Gout is a type of arthritis that causes the formation of hard crystals that cause pain and inflammation. This can also lead to kidney stones.

The symptoms of gout include swelling and discomfort in the joints, particularly in the big toe. The symptoms of kidney stones include burning or pain while urinating, flank pain, needing to use the bathroom a lot, and blood in your urine.

Your doctor may prescribe medications like allopurinol (Zyloprim, Lopurin) to manage gout and prevent future episodes. The treatment for kidney stones depends on the type, but they generally have to be removed or broken down.

PV falls into the category of myeloproliferative neoplasms, which are cancers that develop when the bone marrow makes an abnormal amount of blood cells, affecting the production of red and white blood cells and platelets. These damaged cells don’t function properly and crowd out healthy cells.

In rare cases, PV can transform into myelofibrosis (MF), which is another type of neoplasm that tends to be slow-growing. With MF, scar tissue builds up in the bone marrow. Healthy cell production is blocked by cancer cells and scar tissue. The result is lower levels of white and red blood cells and platelets.

In some cases, PV can also transform into acute myeloid leukemia (AML), which is an aggressive cancer and the most common form of leukemia in adults.

AML develops from PV in about 4% of cases over a 10-year period. However, if your PV transforms to MF, you have a 20% chance of it progressing further to AML.

Learn about the outlook for myelofibrosis and AML. Undergoing a stem cell transplant is the only cure for these types of blood cancers. However, this is a procedure posing risks, especially for older adults and people with other health conditions.

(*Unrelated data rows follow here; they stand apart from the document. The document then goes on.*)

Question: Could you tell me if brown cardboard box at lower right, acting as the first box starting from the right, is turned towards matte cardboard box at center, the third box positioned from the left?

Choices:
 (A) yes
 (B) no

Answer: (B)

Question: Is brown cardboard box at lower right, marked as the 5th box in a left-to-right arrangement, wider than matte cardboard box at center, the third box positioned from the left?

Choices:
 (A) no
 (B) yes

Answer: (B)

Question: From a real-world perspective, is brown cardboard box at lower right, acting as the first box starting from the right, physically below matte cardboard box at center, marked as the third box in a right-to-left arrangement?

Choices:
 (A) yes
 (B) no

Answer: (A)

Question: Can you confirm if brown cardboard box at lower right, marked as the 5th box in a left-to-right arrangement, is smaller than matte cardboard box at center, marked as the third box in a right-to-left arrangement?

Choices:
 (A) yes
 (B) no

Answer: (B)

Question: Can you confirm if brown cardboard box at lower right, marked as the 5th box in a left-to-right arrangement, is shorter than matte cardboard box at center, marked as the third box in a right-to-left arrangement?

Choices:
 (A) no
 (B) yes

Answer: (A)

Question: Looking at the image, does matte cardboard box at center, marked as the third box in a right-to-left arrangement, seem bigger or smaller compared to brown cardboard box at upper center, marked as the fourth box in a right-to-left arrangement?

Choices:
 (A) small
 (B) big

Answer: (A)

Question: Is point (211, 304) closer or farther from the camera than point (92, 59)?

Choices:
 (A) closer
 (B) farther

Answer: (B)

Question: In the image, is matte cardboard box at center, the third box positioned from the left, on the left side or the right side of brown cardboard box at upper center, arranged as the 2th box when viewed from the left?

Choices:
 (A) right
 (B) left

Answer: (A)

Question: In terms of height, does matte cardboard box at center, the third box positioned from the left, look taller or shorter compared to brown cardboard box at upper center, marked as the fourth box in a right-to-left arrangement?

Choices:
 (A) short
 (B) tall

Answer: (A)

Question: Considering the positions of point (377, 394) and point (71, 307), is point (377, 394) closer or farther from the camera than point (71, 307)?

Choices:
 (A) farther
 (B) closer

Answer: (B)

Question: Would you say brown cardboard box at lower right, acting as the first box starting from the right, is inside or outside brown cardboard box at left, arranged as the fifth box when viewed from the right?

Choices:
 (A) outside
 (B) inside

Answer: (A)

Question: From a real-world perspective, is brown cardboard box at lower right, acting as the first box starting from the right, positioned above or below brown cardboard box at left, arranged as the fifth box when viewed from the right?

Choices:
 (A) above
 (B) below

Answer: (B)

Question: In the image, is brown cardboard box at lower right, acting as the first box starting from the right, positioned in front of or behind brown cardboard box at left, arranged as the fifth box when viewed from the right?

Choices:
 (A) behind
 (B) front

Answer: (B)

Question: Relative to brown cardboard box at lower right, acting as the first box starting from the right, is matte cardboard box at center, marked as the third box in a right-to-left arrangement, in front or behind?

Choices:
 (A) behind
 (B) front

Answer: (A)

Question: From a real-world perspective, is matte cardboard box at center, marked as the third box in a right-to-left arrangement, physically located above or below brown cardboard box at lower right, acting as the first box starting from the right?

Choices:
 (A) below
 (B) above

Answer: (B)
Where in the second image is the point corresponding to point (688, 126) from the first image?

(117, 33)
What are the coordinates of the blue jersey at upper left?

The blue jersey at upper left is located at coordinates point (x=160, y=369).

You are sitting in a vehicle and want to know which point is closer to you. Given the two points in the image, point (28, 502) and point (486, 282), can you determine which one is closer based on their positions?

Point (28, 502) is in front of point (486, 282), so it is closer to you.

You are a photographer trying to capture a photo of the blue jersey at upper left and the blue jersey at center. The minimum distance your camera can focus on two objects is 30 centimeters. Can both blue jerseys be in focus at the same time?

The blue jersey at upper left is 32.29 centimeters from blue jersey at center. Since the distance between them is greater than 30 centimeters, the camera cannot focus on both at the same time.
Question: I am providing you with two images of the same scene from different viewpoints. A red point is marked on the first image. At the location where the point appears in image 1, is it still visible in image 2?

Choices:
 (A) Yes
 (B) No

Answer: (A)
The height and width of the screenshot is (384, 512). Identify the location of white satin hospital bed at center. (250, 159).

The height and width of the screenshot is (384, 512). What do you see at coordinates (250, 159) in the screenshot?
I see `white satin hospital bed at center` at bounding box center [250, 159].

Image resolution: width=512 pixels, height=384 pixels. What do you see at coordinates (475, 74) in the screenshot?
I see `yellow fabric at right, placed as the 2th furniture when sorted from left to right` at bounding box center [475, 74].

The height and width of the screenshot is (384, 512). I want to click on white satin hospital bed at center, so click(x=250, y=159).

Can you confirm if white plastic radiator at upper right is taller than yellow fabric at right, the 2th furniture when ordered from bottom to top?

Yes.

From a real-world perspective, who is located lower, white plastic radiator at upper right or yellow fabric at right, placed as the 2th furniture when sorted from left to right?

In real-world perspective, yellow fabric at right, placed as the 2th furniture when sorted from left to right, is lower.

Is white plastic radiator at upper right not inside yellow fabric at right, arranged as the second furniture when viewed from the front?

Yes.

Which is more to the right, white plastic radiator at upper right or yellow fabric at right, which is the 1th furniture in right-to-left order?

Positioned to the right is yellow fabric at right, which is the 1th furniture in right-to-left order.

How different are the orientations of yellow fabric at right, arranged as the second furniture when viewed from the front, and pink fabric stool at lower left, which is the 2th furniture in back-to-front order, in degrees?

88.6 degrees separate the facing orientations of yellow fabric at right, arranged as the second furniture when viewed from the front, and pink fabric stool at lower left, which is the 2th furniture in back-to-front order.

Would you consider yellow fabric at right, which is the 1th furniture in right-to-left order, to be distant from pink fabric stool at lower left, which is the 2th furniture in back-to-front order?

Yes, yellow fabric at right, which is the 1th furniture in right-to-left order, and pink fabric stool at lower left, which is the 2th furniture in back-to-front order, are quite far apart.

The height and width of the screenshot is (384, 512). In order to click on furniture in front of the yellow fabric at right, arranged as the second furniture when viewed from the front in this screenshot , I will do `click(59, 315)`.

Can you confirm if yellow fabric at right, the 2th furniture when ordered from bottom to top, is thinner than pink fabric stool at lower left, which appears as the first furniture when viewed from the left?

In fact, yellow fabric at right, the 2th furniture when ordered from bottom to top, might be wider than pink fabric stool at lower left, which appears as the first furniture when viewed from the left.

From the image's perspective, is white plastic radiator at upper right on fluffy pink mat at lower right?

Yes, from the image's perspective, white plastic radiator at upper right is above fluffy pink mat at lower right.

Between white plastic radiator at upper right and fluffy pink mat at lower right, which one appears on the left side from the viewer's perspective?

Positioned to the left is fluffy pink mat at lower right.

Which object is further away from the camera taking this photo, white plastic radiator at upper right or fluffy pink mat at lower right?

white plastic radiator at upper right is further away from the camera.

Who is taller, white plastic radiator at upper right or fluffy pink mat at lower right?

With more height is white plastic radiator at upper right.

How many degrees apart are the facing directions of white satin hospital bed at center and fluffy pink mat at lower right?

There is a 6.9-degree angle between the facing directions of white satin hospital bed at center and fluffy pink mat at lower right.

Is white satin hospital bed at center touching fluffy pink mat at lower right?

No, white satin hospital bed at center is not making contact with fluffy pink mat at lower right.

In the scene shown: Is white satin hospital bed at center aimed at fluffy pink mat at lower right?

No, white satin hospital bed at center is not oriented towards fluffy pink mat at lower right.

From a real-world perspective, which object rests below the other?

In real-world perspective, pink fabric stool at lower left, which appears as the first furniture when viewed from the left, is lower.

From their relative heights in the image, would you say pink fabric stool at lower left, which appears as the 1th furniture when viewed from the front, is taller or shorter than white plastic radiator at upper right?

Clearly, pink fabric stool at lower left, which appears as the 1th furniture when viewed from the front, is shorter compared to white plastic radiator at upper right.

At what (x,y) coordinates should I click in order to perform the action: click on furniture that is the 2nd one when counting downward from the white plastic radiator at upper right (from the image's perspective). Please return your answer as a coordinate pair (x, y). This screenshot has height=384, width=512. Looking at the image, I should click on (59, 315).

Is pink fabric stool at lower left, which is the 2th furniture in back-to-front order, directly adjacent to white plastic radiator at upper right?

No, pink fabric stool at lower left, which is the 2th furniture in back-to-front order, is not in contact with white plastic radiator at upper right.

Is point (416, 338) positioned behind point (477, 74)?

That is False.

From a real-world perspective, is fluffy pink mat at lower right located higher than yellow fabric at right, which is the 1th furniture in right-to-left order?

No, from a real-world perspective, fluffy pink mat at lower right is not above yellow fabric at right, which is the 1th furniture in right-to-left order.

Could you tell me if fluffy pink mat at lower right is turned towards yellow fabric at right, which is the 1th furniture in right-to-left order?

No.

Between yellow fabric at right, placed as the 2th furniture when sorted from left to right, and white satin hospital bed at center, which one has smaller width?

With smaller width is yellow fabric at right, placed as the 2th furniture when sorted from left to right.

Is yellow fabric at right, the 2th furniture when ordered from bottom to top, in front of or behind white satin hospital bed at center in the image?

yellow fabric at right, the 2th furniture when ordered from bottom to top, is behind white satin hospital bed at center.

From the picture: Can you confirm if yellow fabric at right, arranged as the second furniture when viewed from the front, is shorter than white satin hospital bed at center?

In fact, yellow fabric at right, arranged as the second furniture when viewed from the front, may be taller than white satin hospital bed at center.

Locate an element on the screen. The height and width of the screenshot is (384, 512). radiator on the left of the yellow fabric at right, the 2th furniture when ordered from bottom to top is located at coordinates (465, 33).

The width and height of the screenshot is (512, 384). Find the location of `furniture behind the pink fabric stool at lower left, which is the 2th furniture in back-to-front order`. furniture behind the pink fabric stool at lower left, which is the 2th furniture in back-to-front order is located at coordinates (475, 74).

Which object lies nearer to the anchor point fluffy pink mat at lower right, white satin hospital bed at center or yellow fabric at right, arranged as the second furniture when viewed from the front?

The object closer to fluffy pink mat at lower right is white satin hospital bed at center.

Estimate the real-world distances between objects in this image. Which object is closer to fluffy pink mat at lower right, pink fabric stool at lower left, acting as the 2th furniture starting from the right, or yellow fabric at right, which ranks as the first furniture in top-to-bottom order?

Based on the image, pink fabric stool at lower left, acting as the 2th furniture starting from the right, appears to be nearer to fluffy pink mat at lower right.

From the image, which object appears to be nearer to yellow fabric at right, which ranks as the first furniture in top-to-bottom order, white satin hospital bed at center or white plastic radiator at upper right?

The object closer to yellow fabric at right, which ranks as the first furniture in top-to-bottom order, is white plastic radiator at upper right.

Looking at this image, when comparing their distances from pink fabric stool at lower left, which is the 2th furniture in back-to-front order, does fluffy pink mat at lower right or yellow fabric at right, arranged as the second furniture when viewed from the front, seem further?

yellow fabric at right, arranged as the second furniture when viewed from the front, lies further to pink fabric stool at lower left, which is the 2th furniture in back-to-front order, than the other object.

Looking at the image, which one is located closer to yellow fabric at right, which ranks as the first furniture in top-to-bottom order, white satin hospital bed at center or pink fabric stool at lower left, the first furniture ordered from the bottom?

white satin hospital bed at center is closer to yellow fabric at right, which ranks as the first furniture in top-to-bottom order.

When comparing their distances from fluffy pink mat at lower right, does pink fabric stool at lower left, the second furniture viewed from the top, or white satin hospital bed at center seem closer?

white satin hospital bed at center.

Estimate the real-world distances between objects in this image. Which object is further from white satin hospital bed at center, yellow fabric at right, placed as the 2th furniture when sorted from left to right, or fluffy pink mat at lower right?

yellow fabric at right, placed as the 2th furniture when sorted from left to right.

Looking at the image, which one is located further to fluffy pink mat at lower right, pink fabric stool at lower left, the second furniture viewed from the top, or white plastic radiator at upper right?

In addition, people with PV have a 60% higher chance of progressing to other non-blood-related cancers. This includes skin cancer, prostate cancer, and breast cancer.

What is the most common cause of death in polycythemia vera?

In a 2018 study, researchers found that 41% of subjects with PV died from thrombosis, which is a blood clot-related complication such as DVT.

What is end-stage polycythemia vera?

When PV reaches its final stage, it is considered to be MF. This is also called the “spent phase.”

What should I ask my doctor about polycythemia vera complications?

Tell your doctor if you’re experiencing any symptoms that may be associated with a complication of PV. Some complications may be minor, but others can be fatal without prompt treatment, such as DVT and PE, for example.

With PV, you would typically be treated by a hematologist, who is a doctor specializing in diagnosing and treating blood diseases and disorders.

Here are some questions to ask your hematologist about PV, its symptoms, treatment, and complications.

PV is a type of blood cancer that causes higher than healthy levels of blood cells. Thicker blood is more likely to clot, so treatment is necessary. In rare cases, PV can progress to other types of blood cancers.

There are different treatment options available to help manage symptoms and keep the disease from worsening. Keep your healthcare team up to date on how you are feeling. Regular blood work and appointments will help determine the best care plan for you.